La guerre des drones a gagné les routes commerciales de la mer Noire. Ces derniers jours, plusieurs navires civils y ont été visés, illustrant la vulnérabilité du corridor maritime par lequel l'Ukraine exporte ses céréales depuis l'effondrement de l'accord parrainé par l'ONU.
Un cargo touché, un marin tué
L'incident le plus grave concerne un cargo battant pavillon panaméen, touché par un drone alors qu'il quittait un port ukrainien. L'attaque a déclenché un incendie à bord et coûté la vie à un membre d'équipage — un cuisinier de nationalité égyptienne, âgé de 58 ans — tandis que deux autres marins étaient blessés, dont un grièvement. Le navire a pu poursuivre sa route.
Le vice-Premier ministre ukrainien Oleksiï Kouleba a imputé l'attaque à des drones russes. Le Panama — premier registre maritime mondial — a confirmé le bilan humain sans désigner de responsable, recommandant aux navires d'éviter les eaux ukrainiennes et russes de la mer Noire et de la mer d'Azov. La Russie n'a pas commenté.

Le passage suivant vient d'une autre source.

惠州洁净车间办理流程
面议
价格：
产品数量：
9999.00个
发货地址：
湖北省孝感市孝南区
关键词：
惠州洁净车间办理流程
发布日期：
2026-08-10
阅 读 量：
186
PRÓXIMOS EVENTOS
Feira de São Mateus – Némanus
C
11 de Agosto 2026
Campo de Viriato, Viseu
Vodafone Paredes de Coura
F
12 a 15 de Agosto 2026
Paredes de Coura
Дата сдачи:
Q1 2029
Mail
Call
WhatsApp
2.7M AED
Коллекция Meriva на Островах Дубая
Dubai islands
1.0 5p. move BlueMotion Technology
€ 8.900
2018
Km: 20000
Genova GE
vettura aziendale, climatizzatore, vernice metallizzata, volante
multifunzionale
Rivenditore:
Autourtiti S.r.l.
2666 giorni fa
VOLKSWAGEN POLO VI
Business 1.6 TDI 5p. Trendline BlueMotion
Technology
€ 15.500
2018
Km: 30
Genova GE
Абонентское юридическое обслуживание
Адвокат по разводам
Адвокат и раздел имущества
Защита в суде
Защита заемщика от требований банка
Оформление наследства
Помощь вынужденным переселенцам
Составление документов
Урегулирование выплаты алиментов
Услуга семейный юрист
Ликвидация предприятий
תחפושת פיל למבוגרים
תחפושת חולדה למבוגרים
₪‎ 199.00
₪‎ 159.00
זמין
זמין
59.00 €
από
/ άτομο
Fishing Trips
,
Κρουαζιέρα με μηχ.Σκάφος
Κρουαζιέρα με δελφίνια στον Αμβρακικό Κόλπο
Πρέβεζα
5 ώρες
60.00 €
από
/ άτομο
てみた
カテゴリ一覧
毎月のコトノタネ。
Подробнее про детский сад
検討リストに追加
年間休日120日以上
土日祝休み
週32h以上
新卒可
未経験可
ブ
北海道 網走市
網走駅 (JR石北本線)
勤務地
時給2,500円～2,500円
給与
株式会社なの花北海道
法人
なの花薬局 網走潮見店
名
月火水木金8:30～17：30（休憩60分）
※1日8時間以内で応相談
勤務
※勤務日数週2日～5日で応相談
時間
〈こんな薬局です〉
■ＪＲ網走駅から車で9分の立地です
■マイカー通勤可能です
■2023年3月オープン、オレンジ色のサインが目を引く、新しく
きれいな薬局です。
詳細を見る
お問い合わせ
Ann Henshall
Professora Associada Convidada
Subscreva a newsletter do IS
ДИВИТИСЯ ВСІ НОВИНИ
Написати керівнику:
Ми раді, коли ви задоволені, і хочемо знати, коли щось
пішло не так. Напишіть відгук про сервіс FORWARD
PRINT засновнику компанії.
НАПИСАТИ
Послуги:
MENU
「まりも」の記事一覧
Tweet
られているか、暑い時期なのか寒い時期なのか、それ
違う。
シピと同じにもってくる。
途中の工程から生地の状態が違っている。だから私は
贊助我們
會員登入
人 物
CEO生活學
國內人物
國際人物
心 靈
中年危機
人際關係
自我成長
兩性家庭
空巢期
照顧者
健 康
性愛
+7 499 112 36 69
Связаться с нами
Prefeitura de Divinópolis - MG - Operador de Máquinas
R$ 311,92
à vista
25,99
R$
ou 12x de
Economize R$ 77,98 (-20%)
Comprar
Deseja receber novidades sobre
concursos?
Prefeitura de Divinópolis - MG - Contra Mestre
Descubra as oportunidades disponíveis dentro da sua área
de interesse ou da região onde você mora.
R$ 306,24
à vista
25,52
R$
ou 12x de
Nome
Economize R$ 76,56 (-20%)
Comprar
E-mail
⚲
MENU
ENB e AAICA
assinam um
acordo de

Une série d'incidents rapprochés
Cette frappe n'est pas isolée. Mi-juin, des drones russes avaient déjà touché deux navires sous pavillon étranger — l'un immatriculé à Saint-Kitts-et-Nevis, l'autre au Panama — faisant un mort et plusieurs blessés, selon Euronews. Quelques jours plus tôt, deux autres cargos, chargés de produits métallurgiques et de blé, avaient été endommagés sans faire de victime. Ces événements sont distincts et ne doivent pas être additionnés, mais leur répétition en quelques semaines dessine une tendance préoccupante.
Pourquoi cela compte pour les céréales
Le corridor maritime ouvert par l'Ukraine permet d'acheminer blé, maïs et oléagineux vers les ports roumains du Danube et au-delà. Plusieurs des navires récemment visés se dirigeaient vers Odessa ou Tchornomorsk, ou en repartaient chargés. Pour Kiev, ces frappes répétées sur des bâtiments civils constituent une arme de pression : selon La Libre, les autorités ukrainiennes dénoncent une atteinte à la « liberté de navigation » et à la « sécurité alimentaire mondiale ».
Un risque assurantiel et logistique
Chaque navire touché alourdit la prime de risque pour les armateurs et assureurs opérant en mer Noire. Si la recommandation panaméenne d'éviter la zone était largement suivie, elle pourrait renchérir le fret et compliquer les exportations agricoles ukrainiennes, avec des répercussions possibles sur les cours mondiaux. À ce stade, aucune interruption durable du corridor n'a été constatée, et les bâtiments touchés ont, à chaque fois, pu reprendre leur route. L'attribution formelle des frappes, elle, reste contestée.